Available data →
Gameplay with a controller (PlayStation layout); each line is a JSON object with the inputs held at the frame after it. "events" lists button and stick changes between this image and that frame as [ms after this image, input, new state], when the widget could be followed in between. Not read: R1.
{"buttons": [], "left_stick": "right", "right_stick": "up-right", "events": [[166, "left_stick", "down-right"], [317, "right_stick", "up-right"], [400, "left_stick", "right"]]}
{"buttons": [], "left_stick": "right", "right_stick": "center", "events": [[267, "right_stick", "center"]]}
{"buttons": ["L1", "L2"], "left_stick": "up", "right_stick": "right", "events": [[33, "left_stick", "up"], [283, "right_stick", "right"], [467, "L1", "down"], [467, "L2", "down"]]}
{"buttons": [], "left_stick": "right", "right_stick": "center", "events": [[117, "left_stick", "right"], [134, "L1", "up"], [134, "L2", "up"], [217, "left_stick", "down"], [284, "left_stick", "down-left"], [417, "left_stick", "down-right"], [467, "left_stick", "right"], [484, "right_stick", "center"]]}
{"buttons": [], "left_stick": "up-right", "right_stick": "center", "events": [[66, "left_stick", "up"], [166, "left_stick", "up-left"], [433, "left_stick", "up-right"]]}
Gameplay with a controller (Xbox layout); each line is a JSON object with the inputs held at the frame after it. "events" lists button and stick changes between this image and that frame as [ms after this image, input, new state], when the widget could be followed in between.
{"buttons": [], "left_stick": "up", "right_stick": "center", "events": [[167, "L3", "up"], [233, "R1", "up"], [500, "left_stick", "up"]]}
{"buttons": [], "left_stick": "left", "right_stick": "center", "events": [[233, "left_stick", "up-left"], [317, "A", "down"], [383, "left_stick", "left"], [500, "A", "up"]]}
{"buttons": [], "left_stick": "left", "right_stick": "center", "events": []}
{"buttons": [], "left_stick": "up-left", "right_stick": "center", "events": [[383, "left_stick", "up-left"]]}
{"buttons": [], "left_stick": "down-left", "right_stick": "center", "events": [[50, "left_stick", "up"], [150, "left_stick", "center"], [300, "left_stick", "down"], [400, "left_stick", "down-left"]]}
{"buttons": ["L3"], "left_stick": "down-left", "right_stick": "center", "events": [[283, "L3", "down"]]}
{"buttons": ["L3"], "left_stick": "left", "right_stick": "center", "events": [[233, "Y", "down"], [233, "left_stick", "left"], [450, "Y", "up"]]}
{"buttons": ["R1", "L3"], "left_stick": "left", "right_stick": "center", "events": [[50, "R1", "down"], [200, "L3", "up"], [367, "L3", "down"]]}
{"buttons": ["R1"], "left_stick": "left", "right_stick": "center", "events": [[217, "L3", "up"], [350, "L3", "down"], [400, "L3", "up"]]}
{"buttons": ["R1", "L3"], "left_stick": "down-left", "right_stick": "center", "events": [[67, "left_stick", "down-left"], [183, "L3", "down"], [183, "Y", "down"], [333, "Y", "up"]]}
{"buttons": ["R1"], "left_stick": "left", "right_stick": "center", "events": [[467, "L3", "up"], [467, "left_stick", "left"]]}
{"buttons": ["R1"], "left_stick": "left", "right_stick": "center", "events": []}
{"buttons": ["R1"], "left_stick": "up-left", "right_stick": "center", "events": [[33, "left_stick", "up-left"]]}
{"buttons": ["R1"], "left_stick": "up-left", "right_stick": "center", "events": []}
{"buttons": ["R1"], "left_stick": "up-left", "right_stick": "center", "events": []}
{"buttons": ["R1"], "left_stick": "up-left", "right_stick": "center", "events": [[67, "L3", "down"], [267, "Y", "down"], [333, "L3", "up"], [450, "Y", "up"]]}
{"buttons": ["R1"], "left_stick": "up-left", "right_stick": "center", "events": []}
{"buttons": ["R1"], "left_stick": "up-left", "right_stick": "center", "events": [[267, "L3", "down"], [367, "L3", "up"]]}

Exercise aim →
Output all of the data again. Match it exactly.

Output of the exercise →
Gameplay with a controller (PlayStation layout); each line is a JSON object with the inputs held at the frame after it. "events" lists button and stick changes between this image and that frame as [ms after this image, input, new state], when the widget could be followed in between. Not read: R1.
{"buttons": [], "left_stick": "right", "right_stick": "up-right", "events": [[166, "left_stick", "down-right"], [317, "right_stick", "up-right"], [400, "left_stick", "right"]]}
{"buttons": [], "left_stick": "right", "right_stick": "center", "events": [[267, "right_stick", "center"]]}
{"buttons": ["L1", "L2"], "left_stick": "up", "right_stick": "right", "events": [[33, "left_stick", "up"], [283, "right_stick", "right"], [467, "L1", "down"], [467, "L2", "down"]]}
{"buttons": [], "left_stick": "right", "right_stick": "center", "events": [[117, "left_stick", "right"], [134, "L1", "up"], [134, "L2", "up"], [217, "left_stick", "down"], [284, "left_stick", "down-left"], [417, "left_stick", "down-right"], [467, "left_stick", "right"], [484, "right_stick", "center"]]}
{"buttons": [], "left_stick": "up-right", "right_stick": "center", "events": [[66, "left_stick", "up"], [166, "left_stick", "up-left"], [433, "left_stick", "up-right"]]}
Gameplay with a controller (Xbox layout); each line is a JSON object with the inputs held at the frame after it. "events" lists button and stick changes between this image and that frame as [ms after this image, input, new state], when the widget could be followed in between.
{"buttons": [], "left_stick": "up", "right_stick": "center", "events": [[167, "L3", "up"], [233, "R1", "up"], [500, "left_stick", "up"]]}
{"buttons": [], "left_stick": "left", "right_stick": "center", "events": [[233, "left_stick", "up-left"], [317, "A", "down"], [383, "left_stick", "left"], [500, "A", "up"]]}
{"buttons": [], "left_stick": "left", "right_stick": "center", "events": []}
{"buttons": [], "left_stick": "up-left", "right_stick": "center", "events": [[383, "left_stick", "up-left"]]}
{"buttons": [], "left_stick": "down-left", "right_stick": "center", "events": [[50, "left_stick", "up"], [150, "left_stick", "center"], [300, "left_stick", "down"], [400, "left_stick", "down-left"]]}
{"buttons": ["L3"], "left_stick": "down-left", "right_stick": "center", "events": [[283, "L3", "down"]]}
{"buttons": ["L3"], "left_stick": "left", "right_stick": "center", "events": [[233, "Y", "down"], [233, "left_stick", "left"], [450, "Y", "up"]]}
{"buttons": ["R1", "L3"], "left_stick": "left", "right_stick": "center", "events": [[50, "R1", "down"], [200, "L3", "up"], [367, "L3", "down"]]}
{"buttons": ["R1"], "left_stick": "left", "right_stick": "center", "events": [[217, "L3", "up"], [350, "L3", "down"], [400, "L3", "up"]]}
{"buttons": ["R1", "L3"], "left_stick": "down-left", "right_stick": "center", "events": [[67, "left_stick", "down-left"], [183, "L3", "down"], [183, "Y", "down"], [333, "Y", "up"]]}
{"buttons": ["R1"], "left_stick": "left", "right_stick": "center", "events": [[467, "L3", "up"], [467, "left_stick", "left"]]}
{"buttons": ["R1"], "left_stick": "left", "right_stick": "center", "events": []}
{"buttons": ["R1"], "left_stick": "up-left", "right_stick": "center", "events": [[33, "left_stick", "up-left"]]}
{"buttons": ["R1"], "left_stick": "up-left", "right_stick": "center", "events": []}
{"buttons": ["R1"], "left_stick": "up-left", "right_stick": "center", "events": []}
{"buttons": ["R1"], "left_stick": "up-left", "right_stick": "center", "events": [[67, "L3", "down"], [267, "Y", "down"], [333, "L3", "up"], [450, "Y", "up"]]}
{"buttons": ["R1"], "left_stick": "up-left", "right_stick": "center", "events": []}
{"buttons": ["R1"], "left_stick": "up-left", "right_stick": "center", "events": [[267, "L3", "down"], [367, "L3", "up"]]}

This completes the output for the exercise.